Timeout (seconds) waiting for all processes to connect.

distributed.wait_second_before_connect

10.0

Seconds non-coordinator processes wait before connecting, giving the coordinator time to start listening.

batch_size must be divisible by num_processes (raises ValueError otherwise). Each process gets batch_size / num_processes walkers, which are then split further across its local GPUs.

Checkpoints are portable#

Before saving, JaQMC gathers all data onto process 0 and writes a single checkpoint file. On restore, the data is redistributed to match the current device layout. So you can:

  • Train on 4 nodes, resume on 2 (or 1).

  • Switch between GPU counts without converting checkpoints.

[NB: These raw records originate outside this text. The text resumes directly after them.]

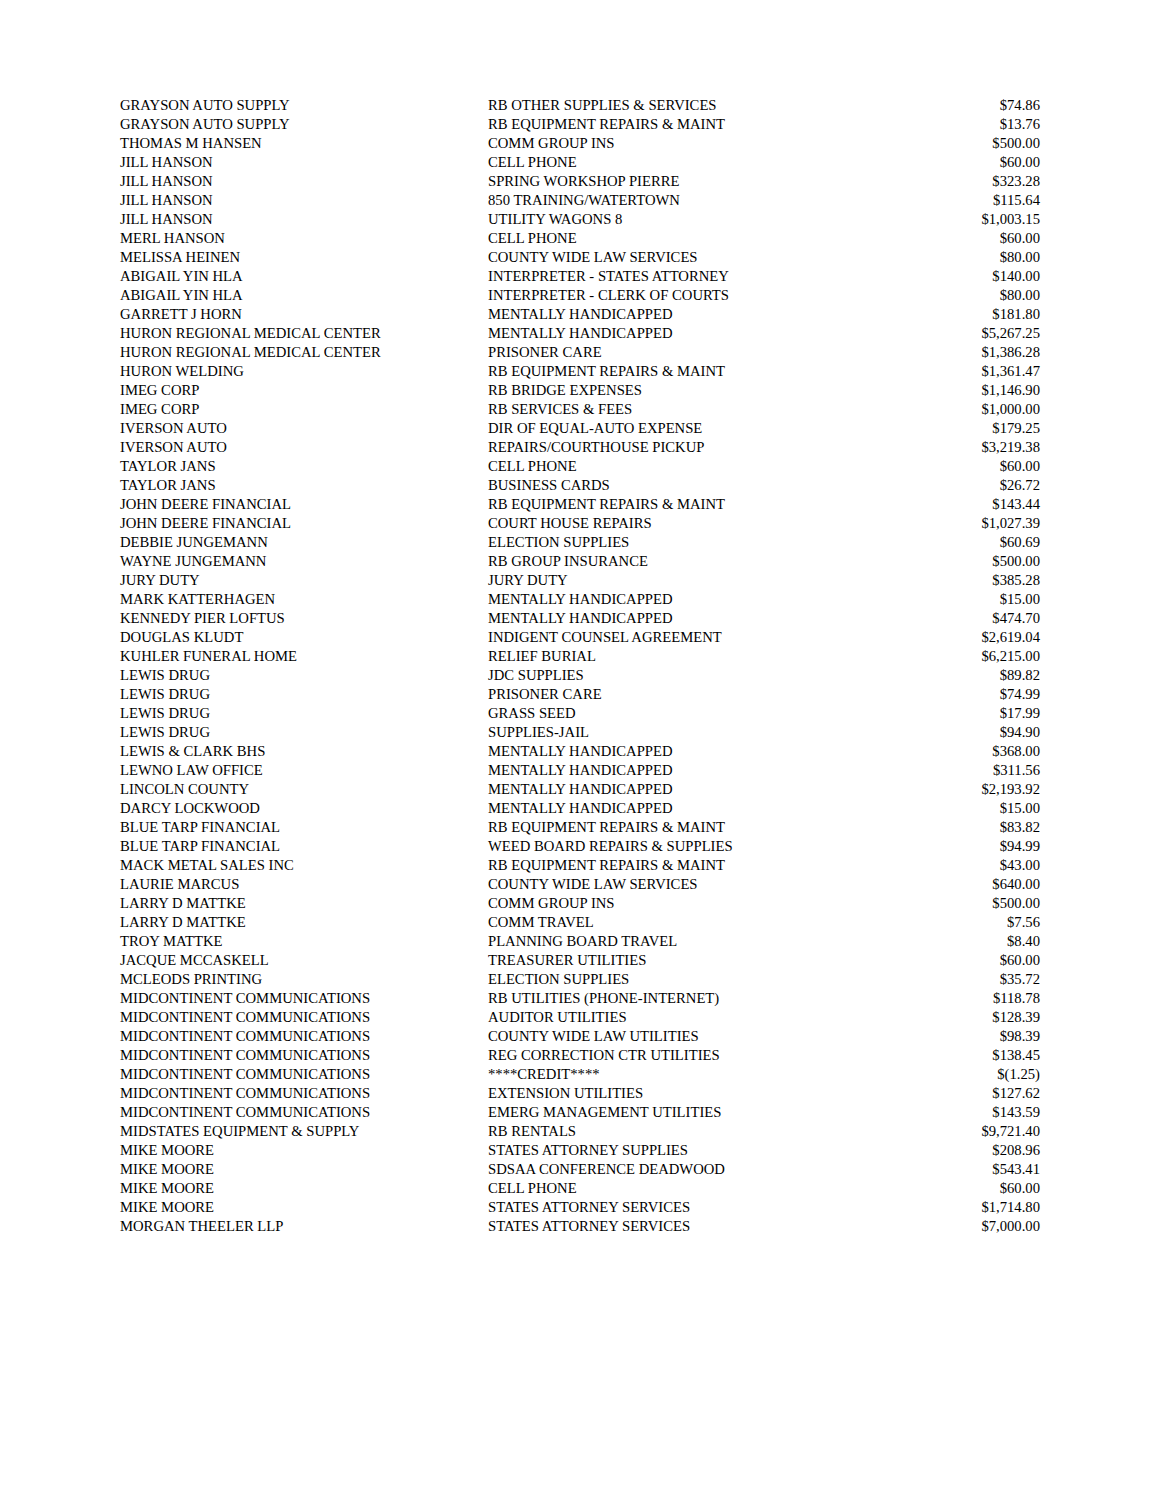| GRAYSON AUTO SUPPLY | RB OTHER SUPPLIES & SERVICES | $74.86 |
| GRAYSON AUTO SUPPLY | RB EQUIPMENT REPAIRS & MAINT | $13.76 |
| THOMAS M HANSEN | COMM GROUP INS | $500.00 |
| JILL HANSON | CELL PHONE | $60.00 |
| JILL HANSON | SPRING WORKSHOP PIERRE | $323.28 |
| JILL HANSON | 850 TRAINING/WATERTOWN | $115.64 |
| JILL HANSON | UTILITY WAGONS 8 | $1,003.15 |
| MERL HANSON | CELL PHONE | $60.00 |
| MELISSA HEINEN | COUNTY WIDE LAW SERVICES | $80.00 |
| ABIGAIL YIN HLA | INTERPRETER - STATES ATTORNEY | $140.00 |
| ABIGAIL YIN HLA | INTERPRETER - CLERK OF COURTS | $80.00 |
| GARRETT J HORN | MENTALLY HANDICAPPED | $181.80 |
| HURON REGIONAL MEDICAL CENTER | MENTALLY HANDICAPPED | $5,267.25 |
| HURON REGIONAL MEDICAL CENTER | PRISONER CARE | $1,386.28 |
| HURON WELDING | RB EQUIPMENT REPAIRS & MAINT | $1,361.47 |
| IMEG CORP | RB BRIDGE EXPENSES | $1,146.90 |
| IMEG CORP | RB SERVICES & FEES | $1,000.00 |
| IVERSON AUTO | DIR OF EQUAL-AUTO EXPENSE | $179.25 |
| IVERSON AUTO | REPAIRS/COURTHOUSE PICKUP | $3,219.38 |
| TAYLOR JANS | CELL PHONE | $60.00 |
| TAYLOR JANS | BUSINESS CARDS | $26.72 |
| JOHN DEERE FINANCIAL | RB EQUIPMENT REPAIRS & MAINT | $143.44 |
| JOHN DEERE FINANCIAL | COURT HOUSE REPAIRS | $1,027.39 |
| DEBBIE JUNGEMANN | ELECTION SUPPLIES | $60.69 |
| WAYNE JUNGEMANN | RB GROUP INSURANCE | $500.00 |
| JURY DUTY | JURY DUTY | $385.28 |
| MARK KATTERHAGEN | MENTALLY HANDICAPPED | $15.00 |
| KENNEDY PIER LOFTUS | MENTALLY HANDICAPPED | $474.70 |
| DOUGLAS KLUDT | INDIGENT COUNSEL AGREEMENT | $2,619.04 |
| KUHLER FUNERAL HOME | RELIEF BURIAL | $6,215.00 |
| LEWIS DRUG | JDC SUPPLIES | $89.82 |
| LEWIS DRUG | PRISONER CARE | $74.99 |
| LEWIS DRUG | GRASS SEED | $17.99 |
| LEWIS DRUG | SUPPLIES-JAIL | $94.90 |
| LEWIS & CLARK BHS | MENTALLY HANDICAPPED | $368.00 |
| LEWNO LAW OFFICE | MENTALLY HANDICAPPED | $311.56 |
| LINCOLN COUNTY | MENTALLY HANDICAPPED | $2,193.92 |
| DARCY LOCKWOOD | MENTALLY HANDICAPPED | $15.00 |
| BLUE TARP FINANCIAL | RB EQUIPMENT REPAIRS & MAINT | $83.82 |
| BLUE TARP FINANCIAL | WEED BOARD REPAIRS & SUPPLIES | $94.99 |
| MACK METAL SALES INC | RB EQUIPMENT REPAIRS & MAINT | $43.00 |
| LAURIE MARCUS | COUNTY WIDE LAW SERVICES | $640.00 |
| LARRY D MATTKE | COMM GROUP INS | $500.00 |
| LARRY D MATTKE | COMM TRAVEL | $7.56 |
| TROY MATTKE | PLANNING BOARD TRAVEL | $8.40 |
| JACQUE MCCASKELL | TREASURER UTILITIES | $60.00 |
| MCLEODS PRINTING | ELECTION SUPPLIES | $35.72 |
| MIDCONTINENT COMMUNICATIONS | RB UTILITIES (PHONE-INTERNET) | $118.78 |
| MIDCONTINENT COMMUNICATIONS | AUDITOR UTILITIES | $128.39 |
| MIDCONTINENT COMMUNICATIONS | COUNTY WIDE LAW UTILITIES | $98.39 |
| MIDCONTINENT COMMUNICATIONS | REG CORRECTION CTR UTILITIES | $138.45 |
| MIDCONTINENT COMMUNICATIONS | ****CREDIT**** | $(1.25) |
| MIDCONTINENT COMMUNICATIONS | EXTENSION UTILITIES | $127.62 |
| MIDCONTINENT COMMUNICATIONS | EMERG MANAGEMENT UTILITIES | $143.59 |
| MIDSTATES EQUIPMENT & SUPPLY | RB RENTALS | $9,721.40 |
| MIKE MOORE | STATES ATTORNEY SUPPLIES | $208.96 |
| MIKE MOORE | SDSAA CONFERENCE DEADWOOD | $543.41 |
| MIKE MOORE | CELL PHONE | $60.00 |
| MIKE MOORE | STATES ATTORNEY SERVICES | $1,714.80 |
| MORGAN THEELER LLP | STATES ATTORNEY SERVICES | $7,000.00 |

Only process 0 writes checkpoints, but all processes read from the same directory on restore — so the checkpoint directory must be on shared storage (e.g. NFS) visible to every node.

Launching on Clusters#

SLURM#

A typical sbatch script for 2 nodes with 4 GPUs each. We run one JaQMC process per node, and each process uses all 4 GPUs on that node:

#!/bin/bash
#SBATCH --job-name=jaqmc-train
#SBATCH --nodes=2
#SBATCH --ntasks-per-node=1
#SBATCH --gpus-per-node=4
#SBATCH --time=04:00:00

# First node in the allocation becomes the coordinator
MASTER_ADDR=$(scontrol show hostnames "$SLURM_JOB_NODELIST" | head -n1)
MASTER_PORT=29500

srun jaqmc molecule train --yml my_system.yml \
  distributed.coordinator_address="${MASTER_ADDR}:${MASTER_PORT}" \
  distributed.num_processes="${SLURM_NTASKS}" \
  distributed.process_id="${SLURM_PROCID}"

Note

The script above uses --ntasks-per-node=1, so each SLURM task is one JaQMC process that sees all GPUs on its node. If your cluster requires one task per GPU instead, set --ntasks-per-node to the GPU count and use CUDA_VISIBLE_DEVICES to give each task its own GPU.

MPI#

With Open MPI, you can use $OMPI_COMM_WORLD_RANK for the process ID:

# Resolve coordinator address once on the launch host
MASTER_ADDR=$(head -1 hosts.txt)

mpirun -np 4 --hostfile hosts.txt -x MASTER_ADDR bash -c '
  jaqmc molecule train --yml my_system.yml \
    distributed.coordinator_address="${MASTER_ADDR}:29500" \
    distributed.num_processes=4 \
    distributed.process_id=$OMPI_COMM_WORLD_RANK
'

Manual launch#

If you don’t have a cluster manager, run the command on each machine yourself with a different process_id:

# Machine 0
jaqmc molecule train --yml my_system.yml \
  distributed.coordinator_address=192.168.1.10:1234 \
  distributed.num_processes=2 \
  distributed.process_id=0

# Machine 1
jaqmc molecule train --yml my_system.yml \
  distributed.coordinator_address=192.168.1.10:1234 \
  distributed.num_processes=2 \
  distributed.process_id=1

Programmatic (API) Usage#

The CLI handles distributed initialization automatically, but if you’re calling a workflow from Python, you need to initialize the distributed runtime yourself:

from jaqmc.utils.config import ConfigManager
from jaqmc.utils.parallel_jax import DistributedConfig

cfg = ConfigManager(my_config_dict)

distributed = cfg.get("distributed", DistributedConfig)
distributed.init_runtime()  # no-op for single-process runs

my_workflow(cfg)

JAX requires jax.distributed.initialize() to be called before process/device-dependent runtime setup. In JaQMC, this initialization is done before running workflows so distributed configuration is active consistently across process-local setup and execution.

Without init_runtime(), multi-host config keys are silently ignored and the workflow runs on a single process.

Simulating Multiple Devices in Tests#

To test multi-device behavior on a CPU-only machine, use the --n-cpu-devices flag:

pytest --n-cpu-devices=4

This creates 4 logical CPU devices that behave like separate accelerators, so you can verify sharding and communication without needing real GPUs.